*Entries provided*:
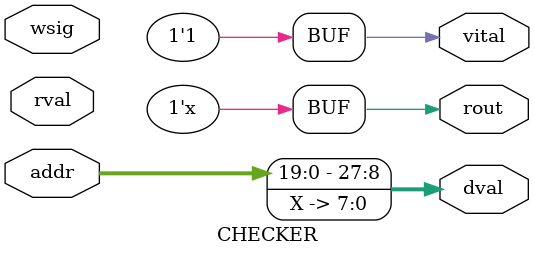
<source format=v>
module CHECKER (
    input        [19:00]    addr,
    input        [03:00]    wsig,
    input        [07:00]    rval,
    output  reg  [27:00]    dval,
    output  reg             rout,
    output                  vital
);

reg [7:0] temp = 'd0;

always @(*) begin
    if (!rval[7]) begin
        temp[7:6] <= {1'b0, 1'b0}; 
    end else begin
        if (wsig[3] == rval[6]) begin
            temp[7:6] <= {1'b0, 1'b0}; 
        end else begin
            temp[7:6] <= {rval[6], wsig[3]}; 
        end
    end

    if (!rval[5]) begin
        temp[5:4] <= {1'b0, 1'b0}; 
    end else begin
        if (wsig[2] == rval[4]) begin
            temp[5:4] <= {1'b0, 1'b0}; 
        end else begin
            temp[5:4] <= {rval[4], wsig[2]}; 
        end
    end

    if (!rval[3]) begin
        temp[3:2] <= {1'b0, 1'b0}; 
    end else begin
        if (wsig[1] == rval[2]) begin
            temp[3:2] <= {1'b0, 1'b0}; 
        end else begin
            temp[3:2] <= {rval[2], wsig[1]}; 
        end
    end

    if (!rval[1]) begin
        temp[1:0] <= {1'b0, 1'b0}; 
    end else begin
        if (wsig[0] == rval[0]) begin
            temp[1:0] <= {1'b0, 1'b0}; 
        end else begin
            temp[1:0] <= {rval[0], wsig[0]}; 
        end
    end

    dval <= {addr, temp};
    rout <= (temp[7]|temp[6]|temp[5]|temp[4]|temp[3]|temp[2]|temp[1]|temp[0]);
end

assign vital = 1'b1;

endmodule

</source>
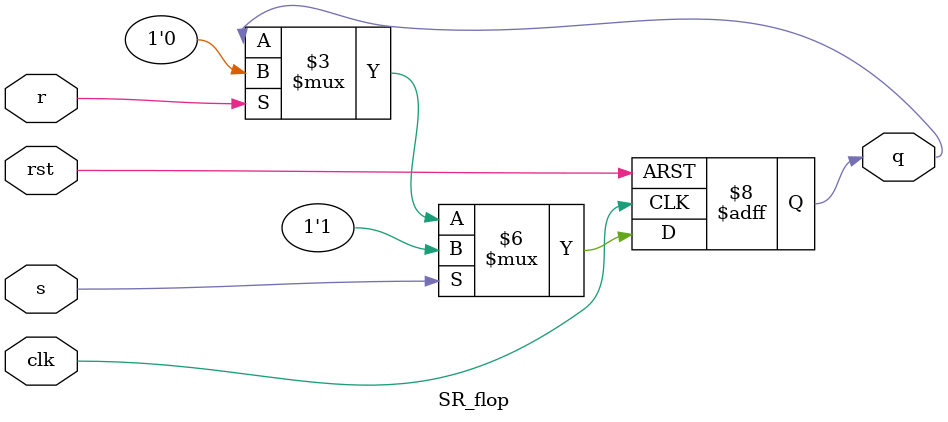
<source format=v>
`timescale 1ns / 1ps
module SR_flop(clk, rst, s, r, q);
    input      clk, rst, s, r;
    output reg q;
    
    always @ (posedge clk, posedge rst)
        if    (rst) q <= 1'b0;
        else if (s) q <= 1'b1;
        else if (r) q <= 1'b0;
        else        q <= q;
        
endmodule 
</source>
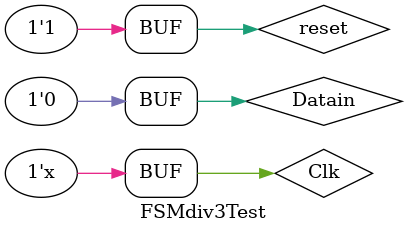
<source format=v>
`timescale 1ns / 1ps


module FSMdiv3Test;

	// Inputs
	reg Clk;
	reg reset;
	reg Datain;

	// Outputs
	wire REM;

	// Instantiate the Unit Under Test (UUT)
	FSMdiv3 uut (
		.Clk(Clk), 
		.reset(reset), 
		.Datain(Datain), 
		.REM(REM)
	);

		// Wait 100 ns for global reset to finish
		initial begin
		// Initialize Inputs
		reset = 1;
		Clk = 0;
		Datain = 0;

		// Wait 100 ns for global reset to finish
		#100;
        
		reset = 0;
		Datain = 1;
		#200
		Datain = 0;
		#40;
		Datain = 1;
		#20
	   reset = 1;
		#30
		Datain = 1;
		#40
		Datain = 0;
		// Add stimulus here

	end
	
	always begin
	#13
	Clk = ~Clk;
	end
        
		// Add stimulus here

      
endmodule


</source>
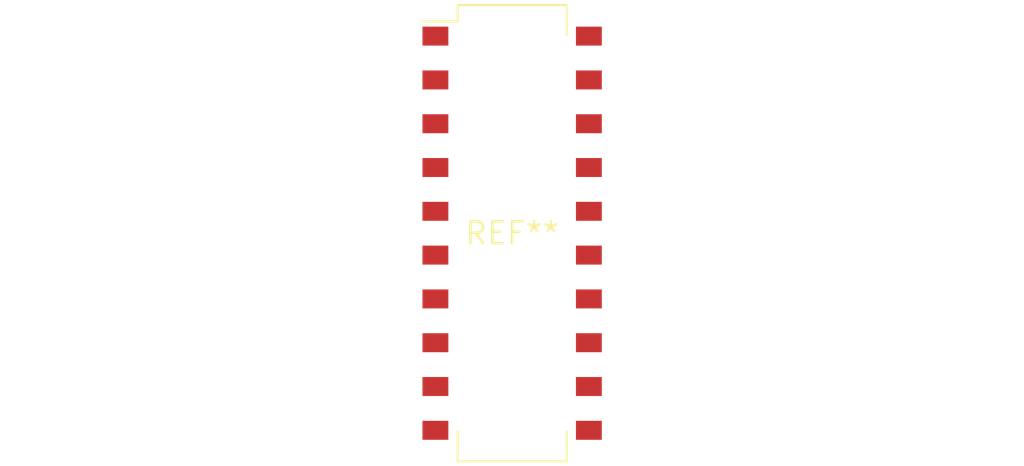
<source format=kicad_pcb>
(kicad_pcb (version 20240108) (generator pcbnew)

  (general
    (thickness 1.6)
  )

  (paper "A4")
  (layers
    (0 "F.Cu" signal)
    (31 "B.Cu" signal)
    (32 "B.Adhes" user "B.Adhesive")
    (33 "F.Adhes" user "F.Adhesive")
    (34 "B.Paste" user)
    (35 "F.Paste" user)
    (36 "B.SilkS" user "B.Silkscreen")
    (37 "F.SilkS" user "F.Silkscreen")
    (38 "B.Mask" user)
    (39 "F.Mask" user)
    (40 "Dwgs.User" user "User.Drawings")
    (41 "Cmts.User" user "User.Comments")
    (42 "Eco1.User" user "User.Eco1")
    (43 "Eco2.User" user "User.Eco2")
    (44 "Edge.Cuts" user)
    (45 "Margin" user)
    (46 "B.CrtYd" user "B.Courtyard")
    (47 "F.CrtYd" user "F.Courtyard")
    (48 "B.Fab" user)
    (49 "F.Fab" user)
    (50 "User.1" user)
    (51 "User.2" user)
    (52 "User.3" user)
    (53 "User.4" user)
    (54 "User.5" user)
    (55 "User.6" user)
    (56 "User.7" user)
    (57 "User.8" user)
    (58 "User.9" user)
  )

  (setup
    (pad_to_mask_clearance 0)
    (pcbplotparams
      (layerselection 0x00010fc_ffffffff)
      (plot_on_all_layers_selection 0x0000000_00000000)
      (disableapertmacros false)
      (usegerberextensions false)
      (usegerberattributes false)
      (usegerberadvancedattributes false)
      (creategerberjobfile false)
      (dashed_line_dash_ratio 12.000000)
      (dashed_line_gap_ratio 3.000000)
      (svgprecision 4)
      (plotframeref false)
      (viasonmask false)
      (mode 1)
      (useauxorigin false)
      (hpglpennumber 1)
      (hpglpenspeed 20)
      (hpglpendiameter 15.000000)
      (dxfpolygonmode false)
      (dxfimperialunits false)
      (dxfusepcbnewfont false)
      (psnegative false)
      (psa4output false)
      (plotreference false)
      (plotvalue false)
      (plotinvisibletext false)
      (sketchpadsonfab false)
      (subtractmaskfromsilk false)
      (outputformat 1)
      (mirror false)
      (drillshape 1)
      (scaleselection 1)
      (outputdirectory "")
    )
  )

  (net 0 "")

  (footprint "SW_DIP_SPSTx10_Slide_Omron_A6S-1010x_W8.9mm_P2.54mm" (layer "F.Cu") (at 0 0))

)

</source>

*Exercise description*: Reproduce the opening lines of the material above exactly, ending with the line that contains "if (wsig[0] == rval[0]) begin". Omit every picture.

*Exercise solution*:
<source format=v>
module CHECKER (
    input        [19:00]    addr,
    input        [03:00]    wsig,
    input        [07:00]    rval,
    output  reg  [27:00]    dval,
    output  reg             rout,
    output                  vital
);

reg [7:0] temp = 'd0;

always @(*) begin
    if (!rval[7]) begin
        temp[7:6] <= {1'b0, 1'b0}; 
    end else begin
        if (wsig[3] == rval[6]) begin
            temp[7:6] <= {1'b0, 1'b0}; 
        end else begin
            temp[7:6] <= {rval[6], wsig[3]}; 
        end
    end

    if (!rval[5]) begin
        temp[5:4] <= {1'b0, 1'b0}; 
    end else begin
        if (wsig[2] == rval[4]) begin
            temp[5:4] <= {1'b0, 1'b0}; 
        end else begin
            temp[5:4] <= {rval[4], wsig[2]}; 
        end
    end

    if (!rval[3]) begin
        temp[3:2] <= {1'b0, 1'b0}; 
    end else begin
        if (wsig[1] == rval[2]) begin
            temp[3:2] <= {1'b0, 1'b0}; 
        end else begin
            temp[3:2] <= {rval[2], wsig[1]}; 
        end
    end

    if (!rval[1]) begin
        temp[1:0] <= {1'b0, 1'b0}; 
    end else begin
        if (wsig[0] == rval[0]) begin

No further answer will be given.